(Items listed in a dataset)
:::

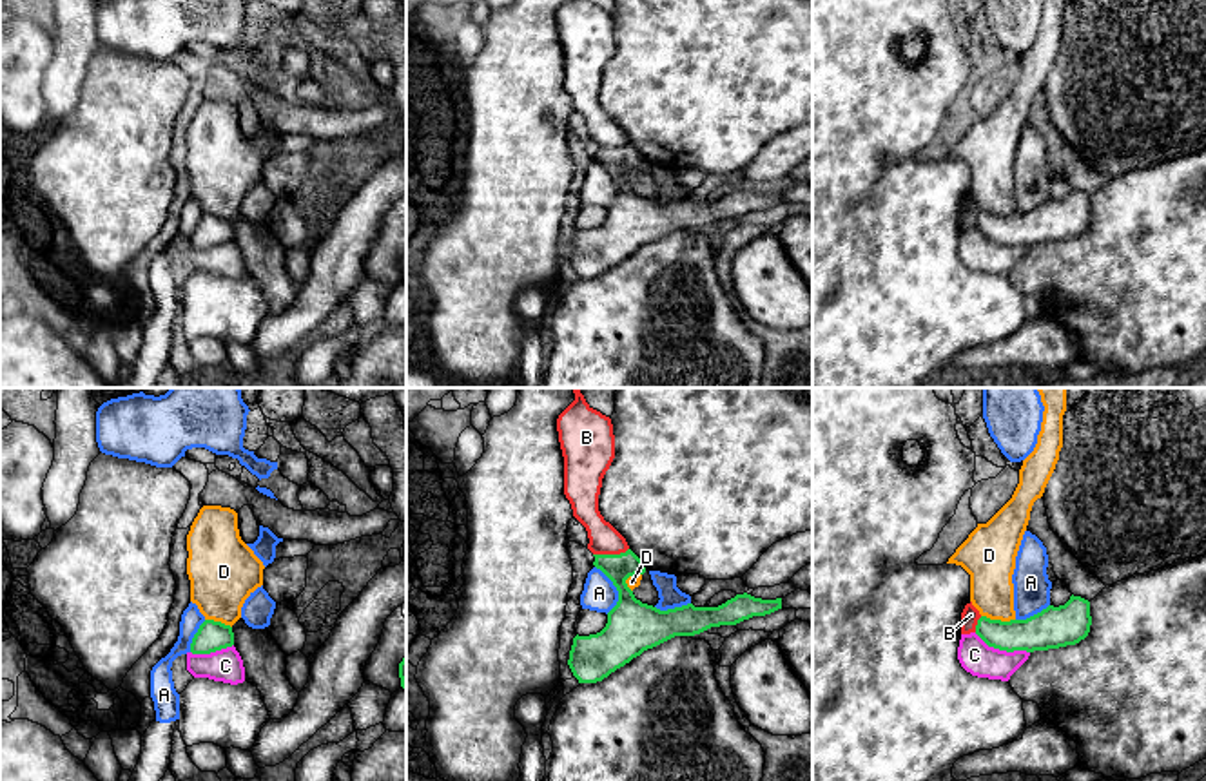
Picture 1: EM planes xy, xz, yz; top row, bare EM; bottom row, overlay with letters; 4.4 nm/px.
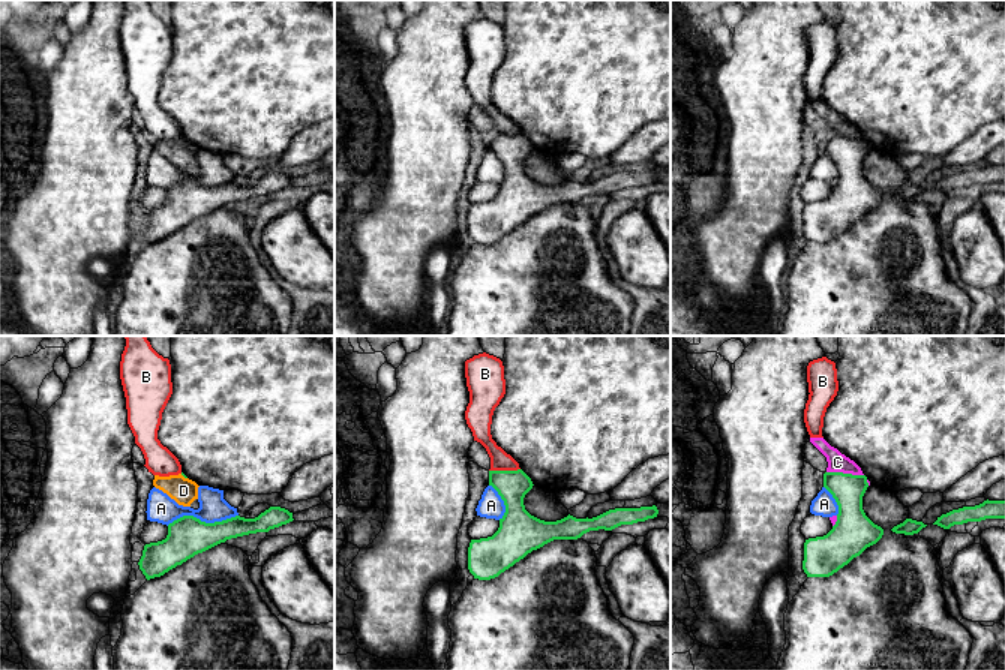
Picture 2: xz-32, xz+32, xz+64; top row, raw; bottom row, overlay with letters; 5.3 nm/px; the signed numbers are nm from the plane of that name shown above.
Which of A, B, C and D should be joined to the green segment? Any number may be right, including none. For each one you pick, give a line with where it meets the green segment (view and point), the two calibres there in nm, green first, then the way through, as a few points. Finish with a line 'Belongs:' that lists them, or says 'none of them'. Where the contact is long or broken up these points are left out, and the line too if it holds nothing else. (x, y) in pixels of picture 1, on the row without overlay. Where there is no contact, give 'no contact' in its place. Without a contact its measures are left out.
Belongs: none of them

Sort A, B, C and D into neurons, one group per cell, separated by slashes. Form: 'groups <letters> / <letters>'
groups A / B / C / D

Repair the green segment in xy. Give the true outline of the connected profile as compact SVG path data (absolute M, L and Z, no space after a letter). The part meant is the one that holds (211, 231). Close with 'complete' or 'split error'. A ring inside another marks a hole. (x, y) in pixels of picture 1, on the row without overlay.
M205 214L192 232L192 248L210 248L234 239L234 227L230 219Z; complete

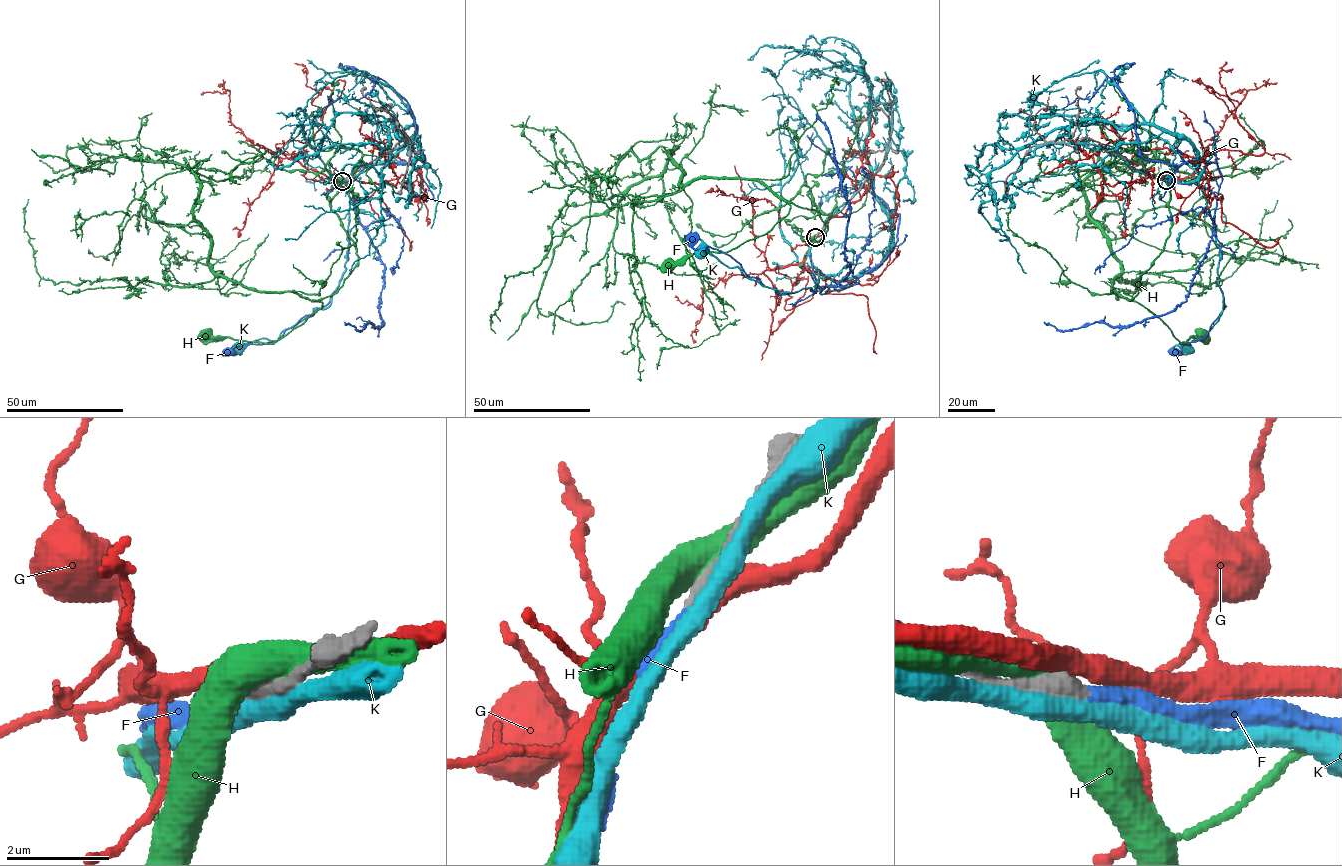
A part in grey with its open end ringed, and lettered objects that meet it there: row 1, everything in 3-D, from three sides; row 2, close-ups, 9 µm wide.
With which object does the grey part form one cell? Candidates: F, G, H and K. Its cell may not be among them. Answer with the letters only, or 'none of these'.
F

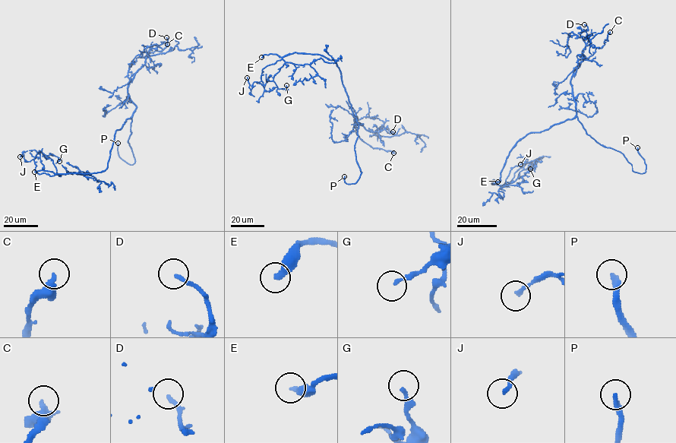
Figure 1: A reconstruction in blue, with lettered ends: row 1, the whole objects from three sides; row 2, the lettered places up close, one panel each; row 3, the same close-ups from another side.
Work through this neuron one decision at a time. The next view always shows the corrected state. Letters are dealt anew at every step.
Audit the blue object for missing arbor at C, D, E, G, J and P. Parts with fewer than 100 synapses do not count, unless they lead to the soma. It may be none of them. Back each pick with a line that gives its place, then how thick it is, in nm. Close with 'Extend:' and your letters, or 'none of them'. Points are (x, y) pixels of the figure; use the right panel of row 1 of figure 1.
E: (497, 181) | 320 nm
P: (637, 147) | 280 nm
Extend: E, P

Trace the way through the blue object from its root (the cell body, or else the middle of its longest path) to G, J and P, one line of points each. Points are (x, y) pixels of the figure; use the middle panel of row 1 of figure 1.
G: (344, 87), (334, 60), (295, 52), (282, 58), (285, 63), (273, 77), (278, 88), (286, 90), (286, 85)
J: (344, 87), (334, 60), (316, 54), (292, 52), (266, 66), (263, 86), (254, 81), (251, 90), (247, 77)
P: (344, 87), (352, 115), (359, 124), (354, 150), (361, 172), (354, 183), (346, 183), (344, 176)

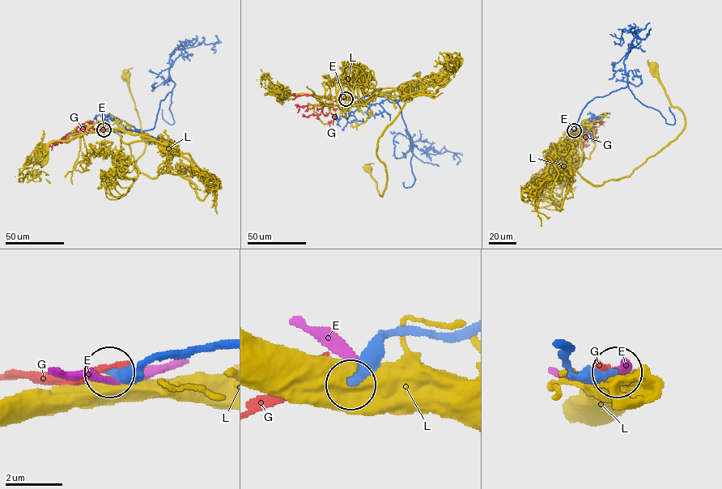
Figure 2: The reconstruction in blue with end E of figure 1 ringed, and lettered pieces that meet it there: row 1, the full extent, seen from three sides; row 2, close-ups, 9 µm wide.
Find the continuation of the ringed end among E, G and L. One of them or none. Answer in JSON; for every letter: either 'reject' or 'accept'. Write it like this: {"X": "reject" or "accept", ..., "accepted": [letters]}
{"E": "reject", "G": "reject", "L": "reject", "accepted": []}

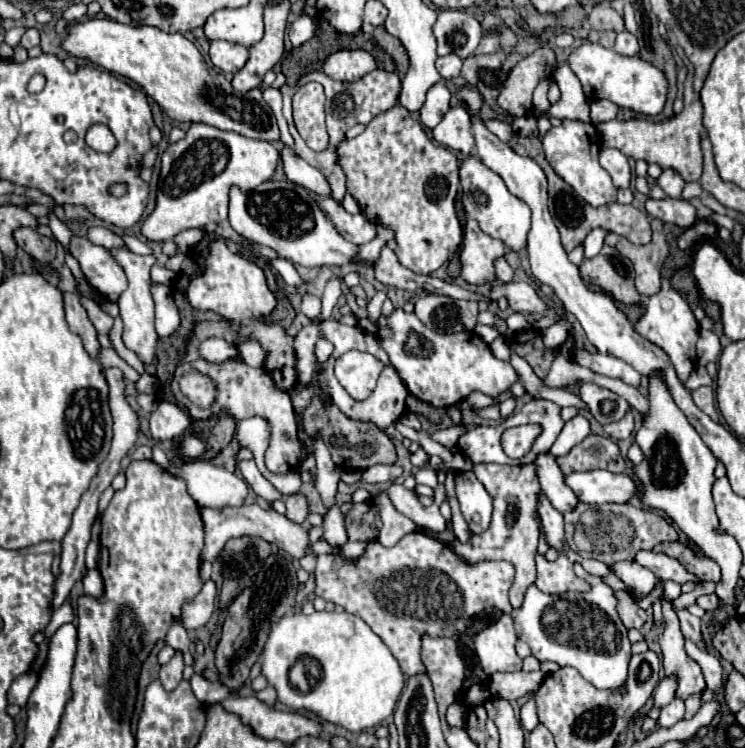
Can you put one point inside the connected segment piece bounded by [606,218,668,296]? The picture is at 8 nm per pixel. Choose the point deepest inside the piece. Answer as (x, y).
(647, 260)

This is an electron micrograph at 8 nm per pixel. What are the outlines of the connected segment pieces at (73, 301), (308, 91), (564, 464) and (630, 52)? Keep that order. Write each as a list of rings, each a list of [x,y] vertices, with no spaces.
[[[64,292],[64,312],[66,312],[66,322],[68,322],[70,330],[82,338],[86,352],[92,358],[98,358],[100,344],[96,340],[96,328],[92,326],[92,322],[88,322],[86,310],[82,308],[82,304],[78,300],[78,294]]]
[[[318,82],[304,84],[292,98],[296,128],[314,152],[328,148],[328,134],[322,118],[322,102],[324,88]]]
[[[588,436],[580,446],[574,446],[564,458],[556,458],[560,470],[564,474],[578,472],[578,470],[612,470],[612,472],[624,472],[626,470],[626,458],[620,454],[618,446],[606,438],[606,436]]]
[[[620,32],[616,36],[616,42],[614,42],[614,50],[622,56],[636,56],[638,54],[638,40],[634,34],[630,32]]]

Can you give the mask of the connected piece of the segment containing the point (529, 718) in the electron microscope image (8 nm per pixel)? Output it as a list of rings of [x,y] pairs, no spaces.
[[[530,698],[530,700],[522,706],[522,710],[520,710],[520,724],[522,724],[522,728],[524,728],[526,732],[530,732],[530,730],[538,724],[536,704],[534,704],[534,700],[532,700],[532,698]]]

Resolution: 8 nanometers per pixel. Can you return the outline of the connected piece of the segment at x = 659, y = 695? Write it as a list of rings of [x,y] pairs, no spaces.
[[[664,676],[658,684],[658,688],[654,690],[654,708],[664,708],[666,704],[670,704],[676,698],[676,686],[678,686],[678,678],[676,676]]]

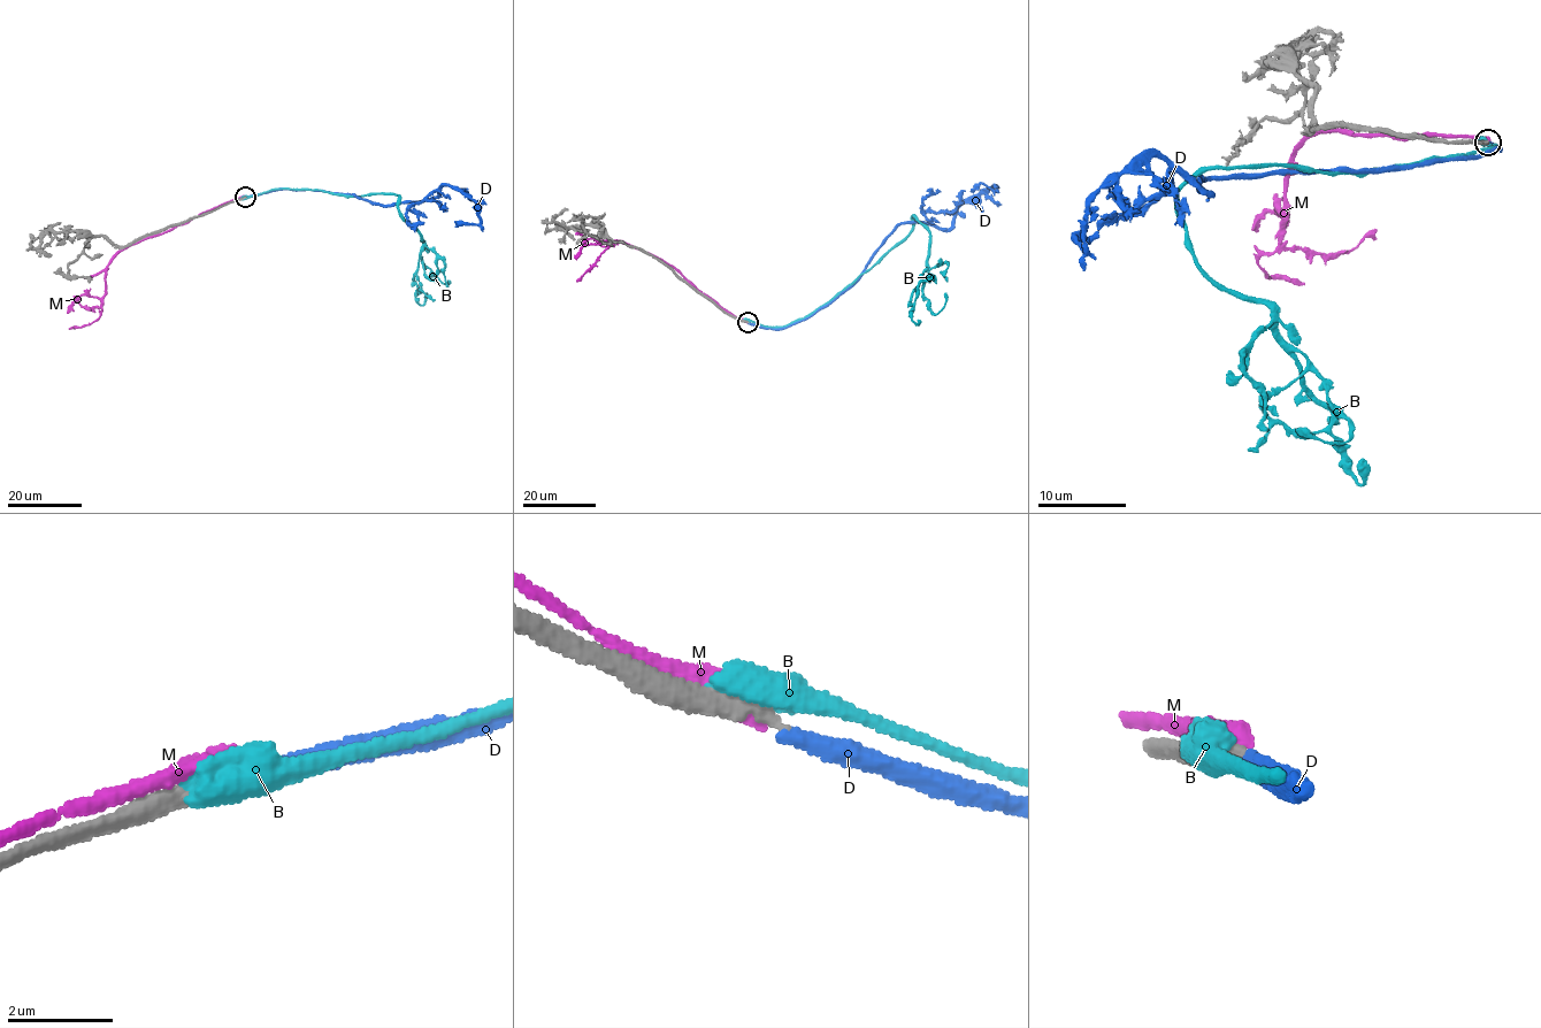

:::

■ **Activity**: Repeat exactly the lines from the first line of the records above through the line containing "A part in grey", leaving out the pictures.

■ **Exercise solution**:
Picture 1: EM planes xy, xz, yz; top row, bare EM; bottom row, overlay with letters; 4.4 nm/px.
Picture 2: xz-32, xz+32, xz+64; top row, raw; bottom row, overlay with letters; 5.3 nm/px; the signed numbers are nm from the plane of that name shown above.
Which of A, B, C and D should be joined to the green segment? Any number may be right, including none. For each one you pick, give a line with where it meets the green segment (view and point), the two calibres there in nm, green first, then the way through, as a few points. Finish with a line 'Belongs:' that lists them, or says 'none of them'. Where the contact is long or broken up these points are left out, and the line too if it holds nothing else. (x, y) in pixels of picture 1, on the row without overlay. Where there is no contact, give 'no contact' in its place. Without a contact its measures are left out.
Belongs: none of them

Sort A, B, C and D into neurons, one group per cell, separated by slashes. Form: 'groups <letters> / <letters>'
groups A / B / C / D

Repair the green segment in xy. Give the true outline of the connected profile as compact SVG path data (absolute M, L and Z, no space after a letter). The part meant is the one that holds (211, 231). Close with 'complete' or 'split error'. A ring inside another marks a hole. (x, y) in pixels of picture 1, on the row without overlay.
M205 214L192 232L192 248L210 248L234 239L234 227L230 219Z; complete

A part in grey with its open end ringed, and lettered objects that meet it there: row 1, everything in 3-D, from three sides; row 2, close-ups, 9 µm wide.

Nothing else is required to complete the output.